As Montana lawmakers contemplate banning sanctuary cities in Montana — not a hard task to do because there are exactly zero — it’s not only a solution in search of a non-existent problem, it’s also hard to imagine a more un-Christian bill. Again, there may be a better conversation to be had discussing the difference between a secular state and a religious one, but since Republicans insist on bringing God into our schools and conversation, I believe we should employ theology to help solve this vexing problem which absolutely no city in Montana is dealing with.

Rep. Ed Stafman, D-Bozeman, who knows a thing or two about theology as a rabbi, pointed out on the House floor Tuesday that there are more than 36 passages in the Bible that deal with how to treat a stranger. I, for one, could have listened to Stafman all day talk about nearly 1,000 Jews who were sent to their death after not being granted sanctuary in America during World War II, but he was cut off by fellow Rep. Derek Skees, R-Kalispell, who said Nazis don’t have anything to do with sanctuary cities.

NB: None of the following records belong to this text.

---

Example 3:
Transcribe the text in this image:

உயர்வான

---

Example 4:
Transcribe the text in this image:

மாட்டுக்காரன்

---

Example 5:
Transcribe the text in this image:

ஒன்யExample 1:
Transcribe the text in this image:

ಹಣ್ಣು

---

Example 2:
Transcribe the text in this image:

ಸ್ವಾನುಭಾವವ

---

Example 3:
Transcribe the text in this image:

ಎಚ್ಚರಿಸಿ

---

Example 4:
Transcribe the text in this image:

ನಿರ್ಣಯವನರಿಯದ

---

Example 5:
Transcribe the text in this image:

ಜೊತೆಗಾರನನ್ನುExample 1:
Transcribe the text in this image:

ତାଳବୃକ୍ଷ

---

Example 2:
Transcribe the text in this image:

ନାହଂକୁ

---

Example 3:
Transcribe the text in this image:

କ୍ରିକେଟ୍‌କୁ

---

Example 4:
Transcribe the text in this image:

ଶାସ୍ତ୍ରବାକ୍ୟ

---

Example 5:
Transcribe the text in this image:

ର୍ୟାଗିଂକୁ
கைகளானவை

I don’t know what kind of karma — mixing theological concepts for a moment — you invite when you silence a rabbi from speaking about the Holocaust, but let’s just say: The Montana Legislature never fails to impress me by devising new ways of reaching rhetorical low-points.

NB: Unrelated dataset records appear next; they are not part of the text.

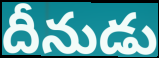
దీనుడుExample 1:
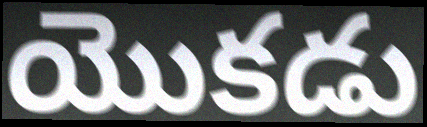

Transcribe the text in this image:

యొకడు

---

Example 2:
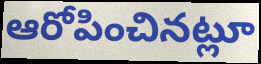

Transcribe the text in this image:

Yet, the Bible is replete with examples of strangers traveling to different foreign lands and being comforted, protected and given shelter in times of duress, famine, war and strife. That we have to reference foreigners in the Bible is shocking, especially since so many Anglo settlers fled to places like Montana as strangers seeking some kind of better, more secure life. Many of us have first-hand experience knowing family members who were indeed once strangers in this now familiar land.

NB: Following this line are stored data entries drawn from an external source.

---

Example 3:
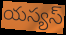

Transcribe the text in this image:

యస్యస్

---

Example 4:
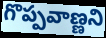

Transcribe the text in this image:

గొప్పవాణ్ణని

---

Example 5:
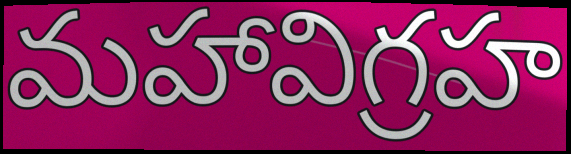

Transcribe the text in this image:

మహావిగ్రహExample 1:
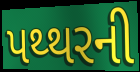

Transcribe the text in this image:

પથ્થરની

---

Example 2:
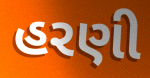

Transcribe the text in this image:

હરણી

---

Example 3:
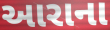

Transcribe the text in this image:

આરાના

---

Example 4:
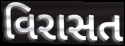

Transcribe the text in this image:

વિરાસત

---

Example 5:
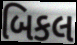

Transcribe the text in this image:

બિકલ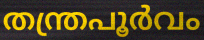
തന്ത്രപൂർവം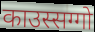
काउस्सग्गोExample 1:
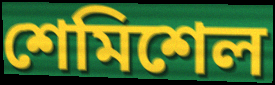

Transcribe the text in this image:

শেমিশেল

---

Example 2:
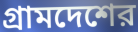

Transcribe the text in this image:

Nevertheless, the book of Exodus puts it beautifully and plainly: “You shall not oppress a stranger nor torment him, for you were strangers in the land of Egypt.” (Exodus 22:21).

Just to prove this wasn’t some Biblical fluke, Leviticus 19:33 is also unambiguous: “When a foreigner resides with you in your land, you must not oppress him.”

If kicking the stranger or foreigner out of the country, building walls, and sending many back to face violence or death isn’t oppression or torment, quite frankly, I don’t know what is.

Maybe the most sobering story for Christians is recounted in the Gospel of Matthew when Joseph and Mary take the young Jesus, fleeing to Egypt. The reason given in the Bible was that King Herod understood from wise men that Jesus was going to be a king, and feeling threatened, he killed his own people.

If not for sanctuary and the ability to seek refuge elsewhere, what would have become of Jesus Christ? I can put it in no simpler terms: Without sanctuary cities and refuge, there is no Christ and therefore no Christianity.

What happens to those who stay in a homeland, torn apart by violence, is also recorded in the same incredible passage in Matthew (2:18):

“A voice is heard in Ramah,
weeping and great mourning,
Rachel weeping for her children
and refusing to be comforted
because they are no more.”

We know why people are leaving their countries, family — all they’ve ever known — to come to America. They were the same stories I heard from my great-grandparents as a kid.

What I don’t know is why we’ve changed, abandoning a faith that has so much to say about the issue.

And I pray — and I mean that word — that we don’t have to answer for how we mistreat the strangers in our midst, because the Bible is clear on that subject as well.